++++ Records for the task ++++

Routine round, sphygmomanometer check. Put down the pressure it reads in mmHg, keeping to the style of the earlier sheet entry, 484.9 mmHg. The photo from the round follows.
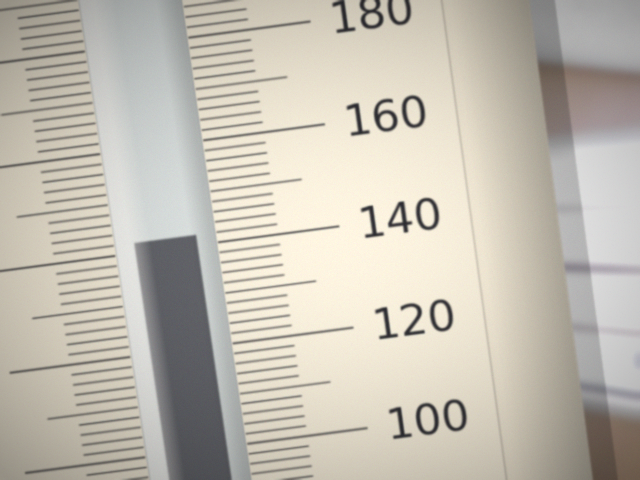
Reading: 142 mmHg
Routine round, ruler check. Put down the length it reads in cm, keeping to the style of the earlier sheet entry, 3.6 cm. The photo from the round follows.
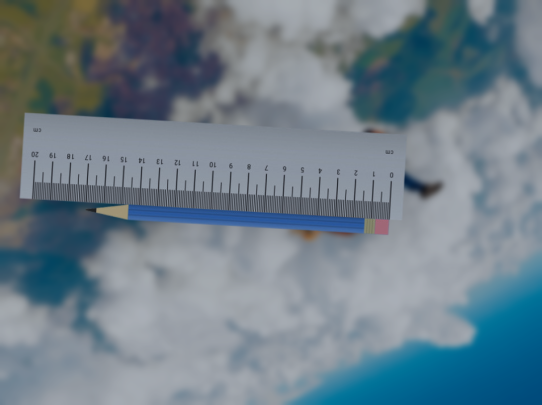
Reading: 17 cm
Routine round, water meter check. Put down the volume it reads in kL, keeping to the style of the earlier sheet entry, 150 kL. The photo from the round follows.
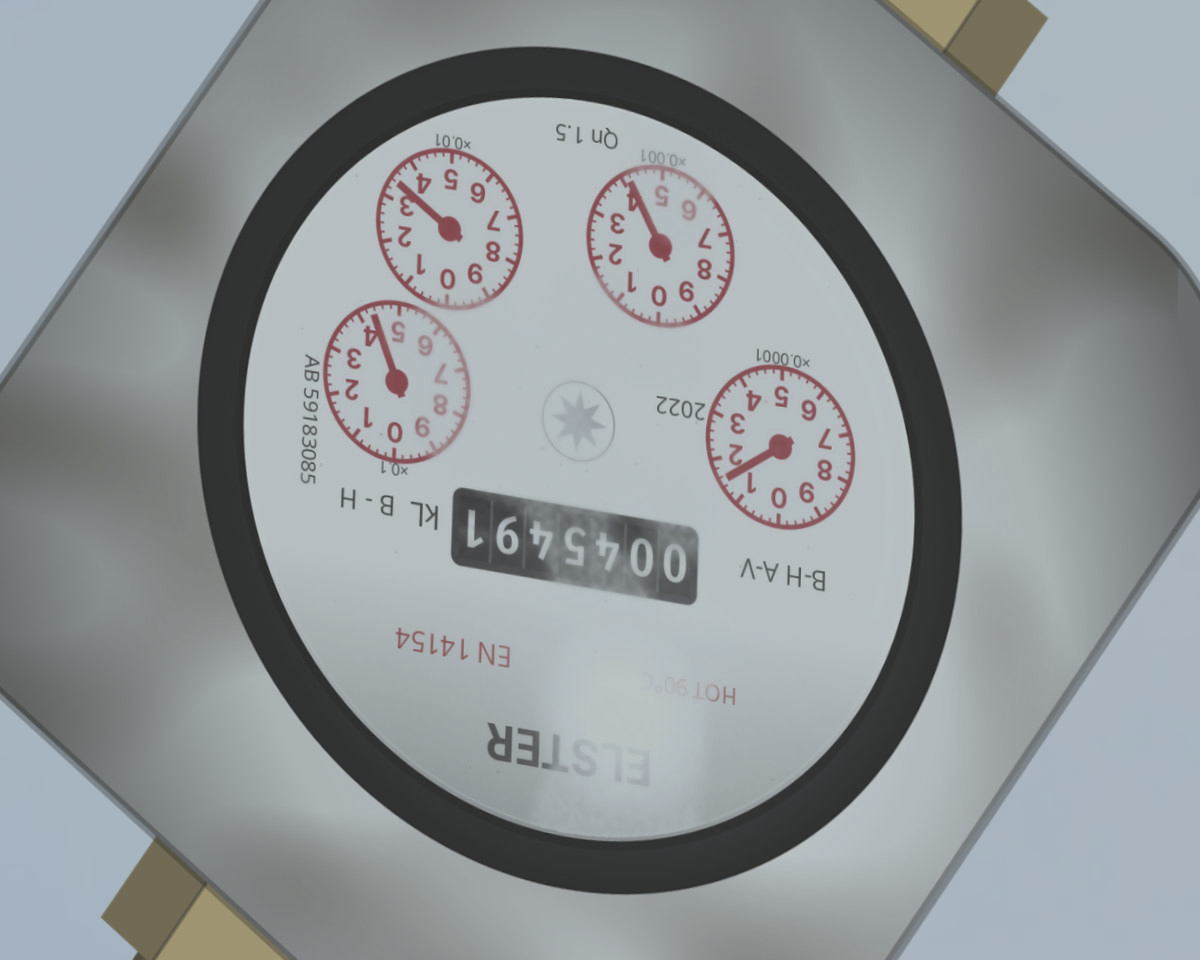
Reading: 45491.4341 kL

++++
++++ Records for the task ++++

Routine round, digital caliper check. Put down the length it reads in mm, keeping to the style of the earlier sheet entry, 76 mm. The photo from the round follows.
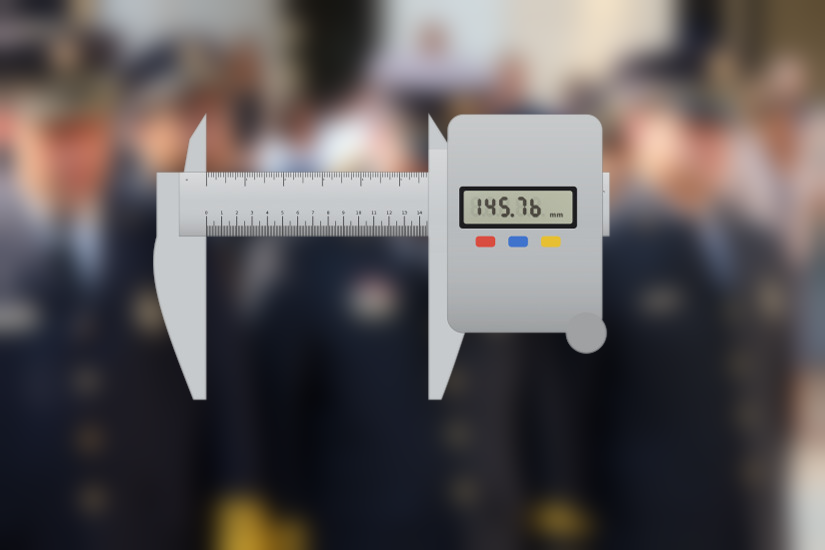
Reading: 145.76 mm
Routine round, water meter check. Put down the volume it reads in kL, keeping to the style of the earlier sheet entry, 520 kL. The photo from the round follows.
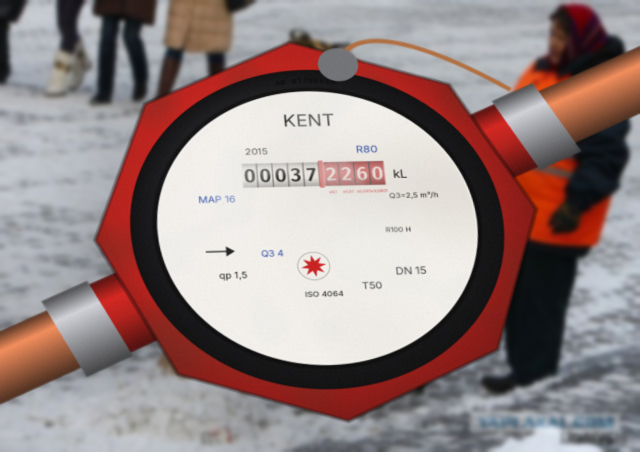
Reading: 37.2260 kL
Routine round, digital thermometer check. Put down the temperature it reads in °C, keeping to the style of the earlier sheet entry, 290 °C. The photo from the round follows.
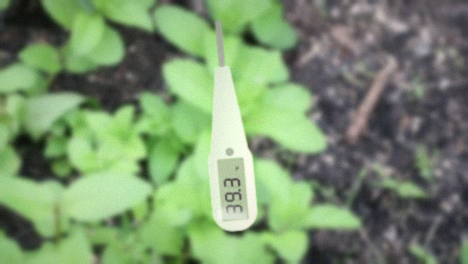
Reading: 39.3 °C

++++
++++ Records for the task ++++

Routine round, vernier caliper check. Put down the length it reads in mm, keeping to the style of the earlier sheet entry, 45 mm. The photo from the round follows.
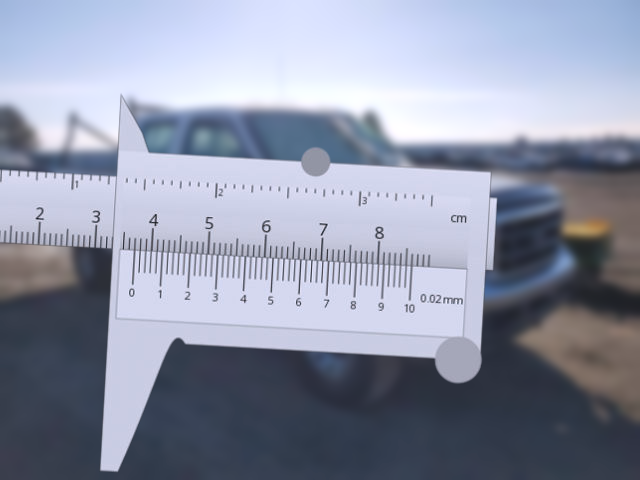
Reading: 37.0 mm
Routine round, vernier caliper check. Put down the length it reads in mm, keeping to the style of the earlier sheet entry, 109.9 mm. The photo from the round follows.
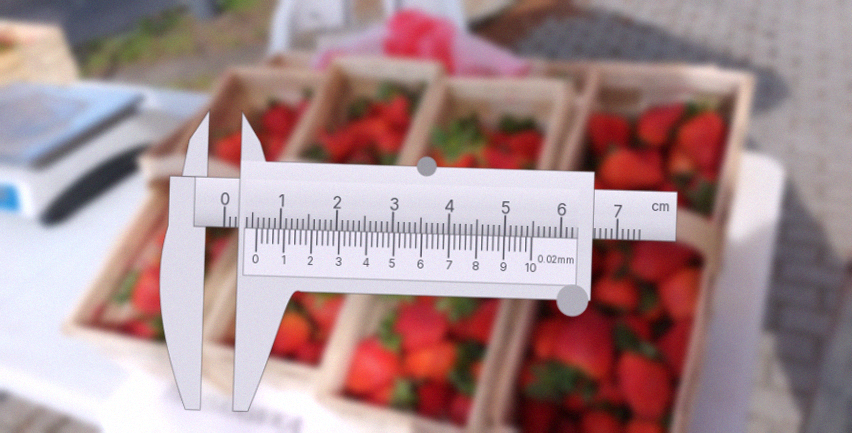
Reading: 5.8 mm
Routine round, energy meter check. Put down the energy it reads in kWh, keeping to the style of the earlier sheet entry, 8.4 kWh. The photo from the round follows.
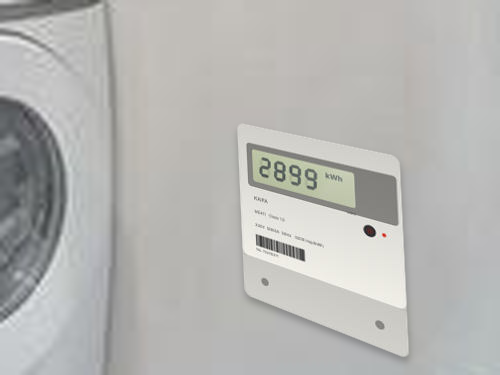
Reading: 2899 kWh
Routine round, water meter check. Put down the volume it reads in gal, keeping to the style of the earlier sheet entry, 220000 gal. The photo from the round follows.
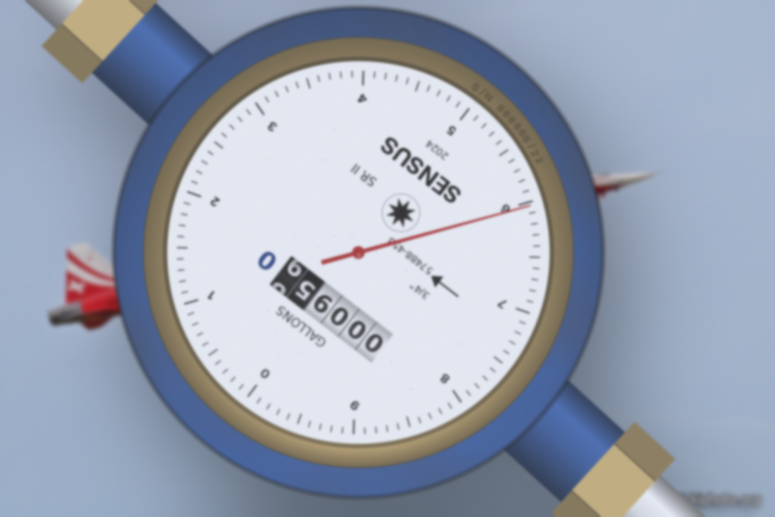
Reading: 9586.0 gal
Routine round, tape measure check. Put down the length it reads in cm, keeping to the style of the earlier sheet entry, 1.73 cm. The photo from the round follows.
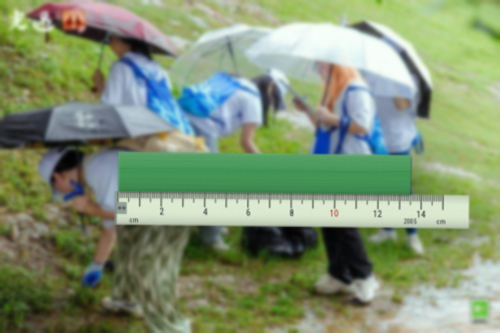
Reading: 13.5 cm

++++

> _What is being asked_
Please write out the entries again, beginning at the line that contains "109.9 mm. The photo from the round follows." and stopping after the line that contains "Reading: 13.5 cm", with "sheet" swapped for "log" and nothing else altered. Leave the pictures out.

> _Exercise solution_
Routine round, vernier caliper check. Put down the length it reads in mm, keeping to the style of the earlier log entry, 109.9 mm. The photo from the round follows.
Reading: 5.8 mm
Routine round, energy meter check. Put down the energy it reads in kWh, keeping to the style of the earlier log entry, 8.4 kWh. The photo from the round follows.
Reading: 2899 kWh
Routine round, water meter check. Put down the volume it reads in gal, keeping to the style of the earlier log entry, 220000 gal. The photo from the round follows.
Reading: 9586.0 gal
Routine round, tape measure check. Put down the length it reads in cm, keeping to the style of the earlier log entry, 1.73 cm. The photo from the round follows.
Reading: 13.5 cm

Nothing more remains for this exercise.